CARLSBAD — At the Carlsbad Watershed Network’s Aug. 13 meeting, stakeholders expressed hope that changes to regional storm water permits will help local agencies decrease pollution within the Carlsbad Watershed.
The Regional Water Quality Board recently adopted new requirements for its National Pollutant Discharge Elimination System permits, which holds cities and other agencies responsible for ensuring there are no pollutants in the storm water released to local water bodies under the 1972 Clean Water Act.
The Carlsbad Watershed Network meeting’s panel of local water quality authorities expressed that the previous permits were not effective in cleaning local water sources, but that the new permit, which took effect on June 27, showed promise in addressing water quality issues.
“I think the reason the permits haven’t worked in the past is that they fail to acknowledge that the problems are from all of us,” said Luis Parra, project manager for Tory R. Walker Engineering, Inc.
He said that the old permits focused too much on placing strict, preventative regulations on new developments rather than correcting water quality problems that have accumulated from decades of development.
Numerous roads as well as commercial and industrial areas were built without runoff treatment before the permit even existed, Parra mentioned as an example. The previous permit requirements did not address such pre-existing development.
Jill Witkowski, a “waterkeeper” for the activist organization San Diego Coastkeeper, agreed.
“The way that we have developed in the past, we didn’t really consider the fact that when you pave paradise and put up a parking lot that is going to lead to pollution problems,” she said.
She said that agencies now are tasked with the challenge of undoing problems caused by 100 years or so of damaging development and water usage habits, and meeting the requirements of the old permits was not doing the trick.
Under the previous permit system, agencies were required to perform a broad list of tasks that did not specifically address the needs of individual watersheds, she explained.
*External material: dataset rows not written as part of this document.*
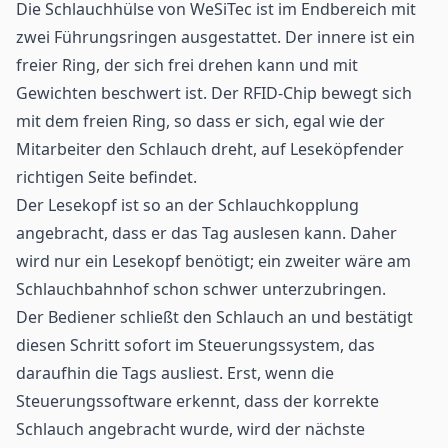
Die Schlauchhülse von WeSiTec ist im Endbereich mit
zwei Führungsringen ausgestattet. Der innere ist ein
freier Ring, der sich frei drehen kann und mit
Gewichten beschwert ist. Der
RFID-Chip
bewegt sich
mit dem freien Ring, so dass er sich, egal wie der
Mitarbeiter den Schlauch dreht, auf Leseköpfender
richtigen Seite befindet.
Der Lesekopf ist so an der Schlauchkopplung
angebracht, dass er das Tag auslesen kann. Daher
wird nur ein Lesekopf benötigt; ein zweiter wäre am
Schlauchbahnhof schon schwer unterzubringen.
Der Bediener schließt den Schlauch an und bestätigt
diesen Schritt sofort im Steuerungssystem, das
daraufhin die Tags ausliest. Erst, wenn die
Steuerungssoftware erkennt, dass der korrekte
Schlauch angebracht wurde, wird der nächste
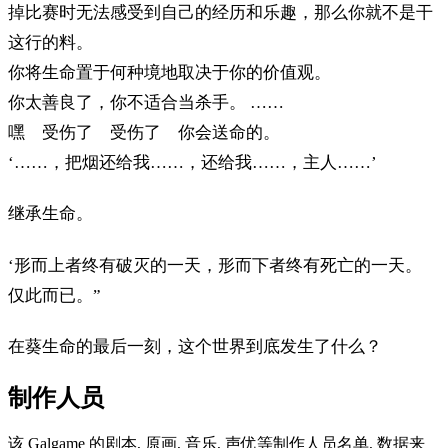
掉比赛时无法感受到自己的经历和乐趣，那么你就不是干
这行的料。
你将生命置于何种境地取决于你的价值观。
你太善良了，你不适合当杀手。 ……
嘿 受伤了 受伤了 你会送命的。
‘……，把烟还给我……，还给我……，主人……’
继承生命。
‘形而上者终有破灭的一天，形而下者终有死亡的一天。
仅此而已。”
在葵生命的最后一刻，这个世界到底发生了什么？
制作人员
该 Galgame 的剧本, 原画, 音乐, 声优等制作人员名单, 数据来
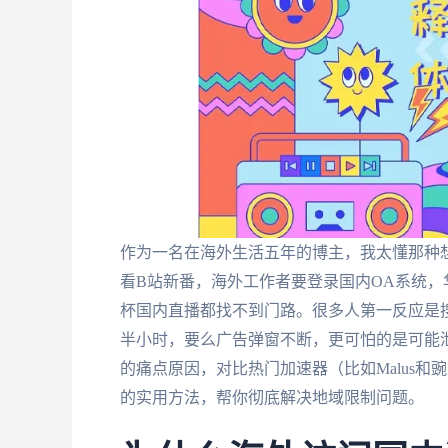
作为一名在海外生活五年的博主，我太懂那种想
看B站新番，海外工作者要登录国内OA系统，
杯国内直播都找不到门路。很多人第一反应是搜
半小时，要么广告弹窗不断，更可怕的是可能
的痛点原因，对比热门加速器（比如Malus和
的实用方法，帮你彻底解决地域限制问题。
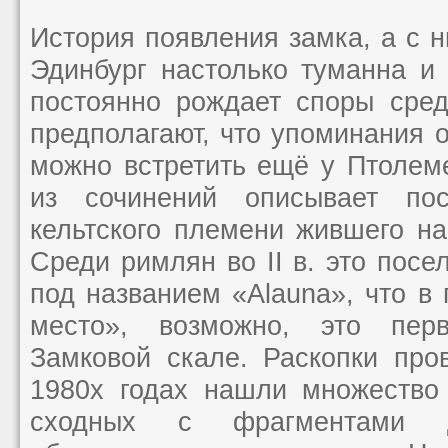
История появления замка, а с н
Эдинбург настолько туманна и 
постоянно рождает споры сред
предполагают, что упоминания 
можно встретить ещё у Птолем
из сочинений описывает пос
кельтского племени жившего н
Среди римлян во II в. это посе
под названием «Alauna», что в
место», возможно, это пер
Замковой скале. Раскопки про
1980х годах нашли множество
сходных с фрагментами д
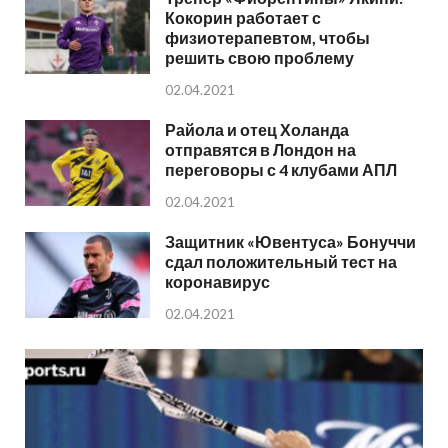
Кокорин работает с
физиотерапевтом, чтобы
решить свою проблему
02.04.2021
Райола и отец Холанда
отправятся в Лондон на
переговоры с 4 клубами АПЛ
02.04.2021
Защитник «Ювентуса» Бонуччи
сдал положительный тест на
коронавирус
02.04.2021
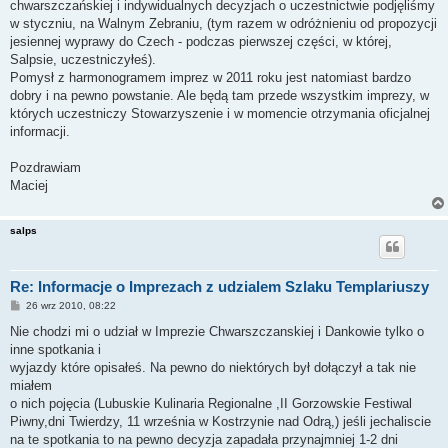
chwarszczańskiej i indywidualnych decyzjach o uczestnictwie podjęliśmy
w styczniu, na Walnym Zebraniu, (tym razem w odróżnieniu od propozycji
jesiennej wyprawy do Czech - podczas pierwszej części, w której,
Salpsie, uczestniczyłeś).
Pomysł z harmonogramem imprez w 2011 roku jest natomiast bardzo
dobry i na pewno powstanie. Ale będą tam przede wszystkim imprezy, w
których uczestniczy Stowarzyszenie i w momencie otrzymania oficjalnej
informacji.
Pozdrawiam
Maciej
salps
Re: Informacje o Imprezach z udzialem Szlaku Templariuszy
P
26 wrz 2010, 08:22
o
s
Nie chodzi mi o udział w Imprezie Chwarszczanskiej i Dankowie tylko o
t
inne spotkania i
wyjazdy które opisałeś. Na pewno do niektórych był dołączył a tak nie
miałem
o nich pojęcia (Lubuskie Kulinaria Regionalne ,II Gorzowskie Festiwal
Piwny,dni Twierdzy, 11 września w Kostrzynie nad Odrą,) jeśli jechaliscie
na te spotkania to na pewno decyzja zapadała przynajmniej 1-2 dni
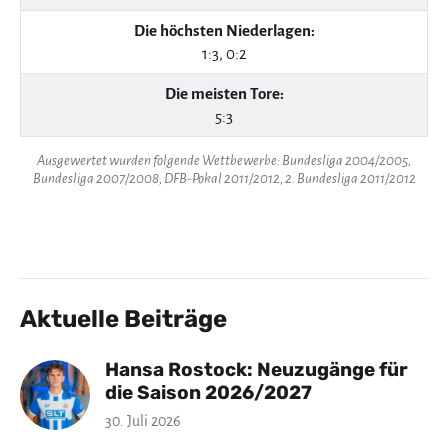
Die höchsten Niederlagen:
1:3, 0:2
Die meisten Tore:
5:3
Ausgewertet wurden folgende Wettbewerbe: Bundesliga 2004/2005,
Bundesliga 2007/2008, DFB-Pokal 2011/2012, 2. Bundesliga 2011/2012
Aktuelle Beiträge
Hansa Rostock: Neuzugänge für
die Saison 2026/2027
30. Juli 2026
“We weren’t seeing cleaner water,” she said.
Both Parra and Witkowski said that the permit’s new requirements grant agencies much more flexibility to address the specific needs of their local watersheds.
With the new permit’s requirements, agencies are currently charged with developing a Water Quality Improvement Plan to identify water quality priorities for their local watershed.
But despite perceived improvements to the storm water permits, agency representatives voiced concerns over continuing challenges of bettering water quality.
Mo Lahsaiezadeh, an environmental officer for the city of Oceanside, said that his biggest challenge in implementing projects to improve water quality in the Carlsbad Watershed, which Oceanside is a part of, is obtaining sufficient funding from the city.
He said that politicians in his city were more likely to fund fire prevention projects than water improvement projects because there is more support for projects with immediate results rather than water improvement projects, which can take decades to show progress.
“City politics happen, budgets happen, so it’s important that we create projects that can be achieved, that can be measured,” said Witkowski.